Several long hours would pass before the dog owner brought the vaccine records, and in that time I thought first about my bad luck and second, about the friends I’ve known who’ve had to get the shots.
Years ago, my neighbor was driving to work when a bat flew out of her handbag and proceeded to fly around her head, pooping everywhere. Because bats are known to carry rabies, my friend had to get the shots as a precaution.

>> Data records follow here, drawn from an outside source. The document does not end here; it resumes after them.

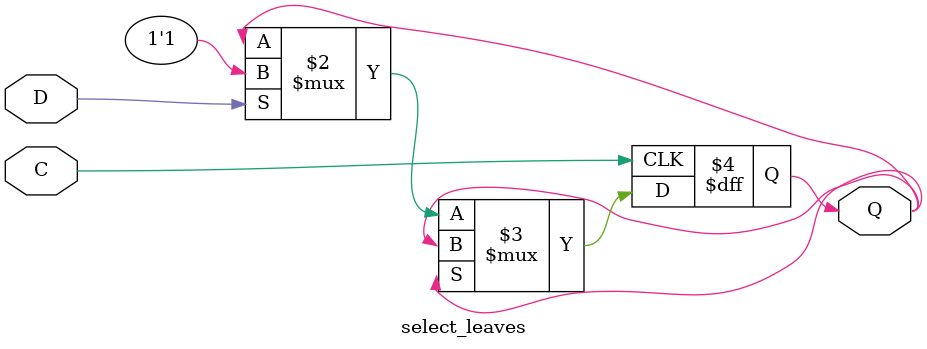
<source format=v>


module usb_tx_phy(clk, rst, DataOut_i, TxValid_i, hold_reg);

input		clk;
input		rst;
input		DataOut_i;
input		TxValid_i;
output reg	hold_reg;

reg		state, next_state;
reg		ld_sop_d;
reg		ld_data_d;

always @(posedge clk)
	if(ld_sop_d)
		hold_reg <= 0;
	else
		hold_reg <= DataOut_i;

always @(posedge clk)
	if(!rst)	state <= 0;
	else		state <= next_state;

always @(state or TxValid_i)
   begin
	next_state = state;

	ld_sop_d = 1'b0;
	ld_data_d = 1'b0;

	case(state)	// synopsys full_case parallel_case
	   0:
			if(TxValid_i)
			   begin
				ld_sop_d = 1'b1;
				next_state = 1;
			   end
	   1:
			if(TxValid_i)
			   begin
				ld_data_d = 1'b1;
				next_state = 0;
			   end
	endcase
   end

endmodule


// test case inspired by softusb_navre code:
// default not as last case

module default_cases(a, y);

input [2:0] a;
output reg [3:0] y;

always @* begin
	case (a)
		3'b000, 3'b111: y <= 0;
		default: y <= 4;
		3'b001: y <= 1;
		3'b010: y <= 2;
		3'b100: y <= 3;
	endcase
end

endmodule


// test case for muxtree with select on leaves

module select_leaves(input C, D, output reg Q);
	always @(posedge C)
		Q <= Q ? Q : D ? 1'b1 : Q;
endmodule


</source>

And last summer, another friend got the shots after a dog bite. He was at an outdoor event and made the very honest mistake of petting a dog that a man and his wife had brought. My friend went into the restroom to wash his bitten hand, and returned to find that the couple and the dog had fled. Despite my friend’s public pleas on social media, the family never acknowledged or came forward with the vaccine proof, and my friend spent the next several weeks going back and forth to the ER to get the shots. They were expensive and the process was time-consuming.
I didn’t have to get the shots for my own bite, thank goodness, but geez that injury hurt. For two weeks I couldn’t practice piano or guitar – or type. It was the bite that caused me to miss this column in mid-July because it happened the morning of my deadline. To add insult to injury, the dog’s owner suggested that if I wanted the vaccine records, I should call the veterinarian myself. I pushed back on that, and a few hours later she brought the records.
Maybe we kids were right to fret about rabies back in the day. In the ’60s, the treatment was 23 shots in the stomach. Had I needed the shots last month, it would have been just seven, and in the arm, not the stomach.
The finger has mostly healed now, although the nail just doesn’t look right. It’s bumpy and broken, a reminder of some rotten luck – and a reminder that things can always be worse.